[Stored data entries]
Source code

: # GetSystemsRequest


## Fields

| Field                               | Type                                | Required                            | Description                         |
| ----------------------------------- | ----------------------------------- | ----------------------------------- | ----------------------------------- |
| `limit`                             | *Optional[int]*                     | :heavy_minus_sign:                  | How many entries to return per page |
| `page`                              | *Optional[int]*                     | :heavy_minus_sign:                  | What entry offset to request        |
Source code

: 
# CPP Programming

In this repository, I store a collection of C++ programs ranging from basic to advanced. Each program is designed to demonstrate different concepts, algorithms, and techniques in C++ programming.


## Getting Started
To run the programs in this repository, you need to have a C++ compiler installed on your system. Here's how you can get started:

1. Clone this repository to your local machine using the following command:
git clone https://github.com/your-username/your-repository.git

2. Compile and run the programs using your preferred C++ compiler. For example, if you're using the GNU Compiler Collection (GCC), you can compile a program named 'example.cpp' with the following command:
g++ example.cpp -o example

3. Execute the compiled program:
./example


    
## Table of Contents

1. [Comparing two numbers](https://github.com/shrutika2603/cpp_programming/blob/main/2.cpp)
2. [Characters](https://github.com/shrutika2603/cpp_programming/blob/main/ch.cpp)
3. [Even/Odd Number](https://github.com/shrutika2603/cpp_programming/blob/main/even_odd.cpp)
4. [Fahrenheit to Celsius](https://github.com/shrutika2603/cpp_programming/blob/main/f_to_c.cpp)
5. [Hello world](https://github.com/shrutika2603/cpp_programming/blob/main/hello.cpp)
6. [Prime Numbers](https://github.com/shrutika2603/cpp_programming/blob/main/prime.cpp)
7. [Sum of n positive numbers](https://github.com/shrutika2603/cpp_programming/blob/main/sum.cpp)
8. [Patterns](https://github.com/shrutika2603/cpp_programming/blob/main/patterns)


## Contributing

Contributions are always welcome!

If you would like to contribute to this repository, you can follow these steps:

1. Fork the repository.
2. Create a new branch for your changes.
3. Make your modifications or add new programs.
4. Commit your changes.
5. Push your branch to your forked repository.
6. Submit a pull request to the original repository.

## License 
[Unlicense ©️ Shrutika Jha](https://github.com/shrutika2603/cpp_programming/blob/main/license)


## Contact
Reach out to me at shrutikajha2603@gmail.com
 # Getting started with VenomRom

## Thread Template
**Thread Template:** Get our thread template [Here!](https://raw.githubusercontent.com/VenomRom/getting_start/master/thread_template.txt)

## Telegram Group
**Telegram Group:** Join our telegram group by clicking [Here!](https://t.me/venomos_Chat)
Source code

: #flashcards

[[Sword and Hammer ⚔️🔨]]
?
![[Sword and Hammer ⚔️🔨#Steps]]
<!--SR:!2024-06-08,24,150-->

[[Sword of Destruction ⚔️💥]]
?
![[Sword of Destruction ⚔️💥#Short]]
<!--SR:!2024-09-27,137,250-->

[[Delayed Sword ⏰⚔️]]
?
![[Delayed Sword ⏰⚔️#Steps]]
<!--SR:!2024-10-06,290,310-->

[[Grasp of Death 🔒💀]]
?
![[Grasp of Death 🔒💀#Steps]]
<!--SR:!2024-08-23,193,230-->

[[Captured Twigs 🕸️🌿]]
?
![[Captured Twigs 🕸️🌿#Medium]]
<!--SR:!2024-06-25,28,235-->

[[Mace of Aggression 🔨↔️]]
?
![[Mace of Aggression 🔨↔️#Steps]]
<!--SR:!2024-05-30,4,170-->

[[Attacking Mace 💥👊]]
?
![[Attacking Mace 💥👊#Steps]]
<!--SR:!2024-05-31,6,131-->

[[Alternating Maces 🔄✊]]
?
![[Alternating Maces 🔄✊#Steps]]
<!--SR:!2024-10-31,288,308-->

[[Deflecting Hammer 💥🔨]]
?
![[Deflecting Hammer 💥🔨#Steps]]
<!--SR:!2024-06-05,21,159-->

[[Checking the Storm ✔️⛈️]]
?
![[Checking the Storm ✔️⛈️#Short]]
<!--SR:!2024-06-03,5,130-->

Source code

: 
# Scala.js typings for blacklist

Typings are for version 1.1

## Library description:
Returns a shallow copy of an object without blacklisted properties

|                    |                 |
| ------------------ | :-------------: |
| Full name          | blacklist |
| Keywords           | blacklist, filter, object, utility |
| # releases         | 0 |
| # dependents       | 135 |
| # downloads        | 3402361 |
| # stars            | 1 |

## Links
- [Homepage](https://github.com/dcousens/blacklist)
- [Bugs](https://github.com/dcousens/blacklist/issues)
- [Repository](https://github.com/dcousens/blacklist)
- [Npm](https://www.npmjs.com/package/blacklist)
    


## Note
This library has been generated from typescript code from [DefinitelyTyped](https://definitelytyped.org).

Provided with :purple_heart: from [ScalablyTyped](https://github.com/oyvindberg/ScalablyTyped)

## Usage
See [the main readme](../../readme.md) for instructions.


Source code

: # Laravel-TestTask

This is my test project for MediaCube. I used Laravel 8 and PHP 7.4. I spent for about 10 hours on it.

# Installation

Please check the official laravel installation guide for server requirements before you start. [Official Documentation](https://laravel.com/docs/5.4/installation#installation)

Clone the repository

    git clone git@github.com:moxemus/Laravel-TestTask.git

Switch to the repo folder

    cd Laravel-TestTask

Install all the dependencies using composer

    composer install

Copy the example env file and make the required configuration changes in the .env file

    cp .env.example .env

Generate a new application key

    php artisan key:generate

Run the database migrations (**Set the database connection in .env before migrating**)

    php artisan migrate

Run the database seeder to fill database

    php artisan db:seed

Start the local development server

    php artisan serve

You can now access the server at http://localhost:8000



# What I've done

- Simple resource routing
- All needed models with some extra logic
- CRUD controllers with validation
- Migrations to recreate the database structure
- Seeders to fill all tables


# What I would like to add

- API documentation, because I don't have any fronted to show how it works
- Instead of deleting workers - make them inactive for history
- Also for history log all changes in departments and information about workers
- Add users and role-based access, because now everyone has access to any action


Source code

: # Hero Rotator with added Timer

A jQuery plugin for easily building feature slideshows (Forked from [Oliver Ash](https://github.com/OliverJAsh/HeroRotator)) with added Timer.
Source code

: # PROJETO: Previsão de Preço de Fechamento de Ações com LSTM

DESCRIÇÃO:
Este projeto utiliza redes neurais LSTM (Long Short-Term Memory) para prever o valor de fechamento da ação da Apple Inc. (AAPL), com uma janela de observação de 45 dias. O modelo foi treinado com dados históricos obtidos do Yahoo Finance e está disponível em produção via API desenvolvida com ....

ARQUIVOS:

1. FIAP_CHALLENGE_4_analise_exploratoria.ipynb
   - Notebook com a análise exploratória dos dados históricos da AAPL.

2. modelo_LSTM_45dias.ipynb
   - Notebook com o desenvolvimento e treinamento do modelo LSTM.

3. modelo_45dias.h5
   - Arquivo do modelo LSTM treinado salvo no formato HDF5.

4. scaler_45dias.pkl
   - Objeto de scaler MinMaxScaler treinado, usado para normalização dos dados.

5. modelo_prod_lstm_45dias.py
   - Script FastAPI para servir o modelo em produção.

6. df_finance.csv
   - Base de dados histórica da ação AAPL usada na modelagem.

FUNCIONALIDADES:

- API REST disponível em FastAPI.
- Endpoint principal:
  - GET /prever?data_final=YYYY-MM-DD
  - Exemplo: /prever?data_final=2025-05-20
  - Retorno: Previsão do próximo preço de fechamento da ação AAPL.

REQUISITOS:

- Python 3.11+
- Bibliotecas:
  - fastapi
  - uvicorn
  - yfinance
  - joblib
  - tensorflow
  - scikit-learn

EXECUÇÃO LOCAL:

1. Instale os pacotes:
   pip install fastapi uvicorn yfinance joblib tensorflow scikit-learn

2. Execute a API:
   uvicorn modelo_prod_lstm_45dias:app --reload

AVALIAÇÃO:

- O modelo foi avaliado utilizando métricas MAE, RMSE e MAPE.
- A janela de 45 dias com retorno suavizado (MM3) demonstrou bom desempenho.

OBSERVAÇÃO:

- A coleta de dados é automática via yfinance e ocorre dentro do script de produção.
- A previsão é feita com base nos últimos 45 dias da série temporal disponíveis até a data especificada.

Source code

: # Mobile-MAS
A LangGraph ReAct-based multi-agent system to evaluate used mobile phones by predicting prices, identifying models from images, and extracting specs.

Exercise description: Using the records above, copy all lines that include the word "server".

Exercise response:
Please check the official laravel installation guide for server requirements before you start. [Official Documentation](https://laravel.com/docs/5.4/installation#installation)
Start the local development server
You can now access the server at http://localhost:8000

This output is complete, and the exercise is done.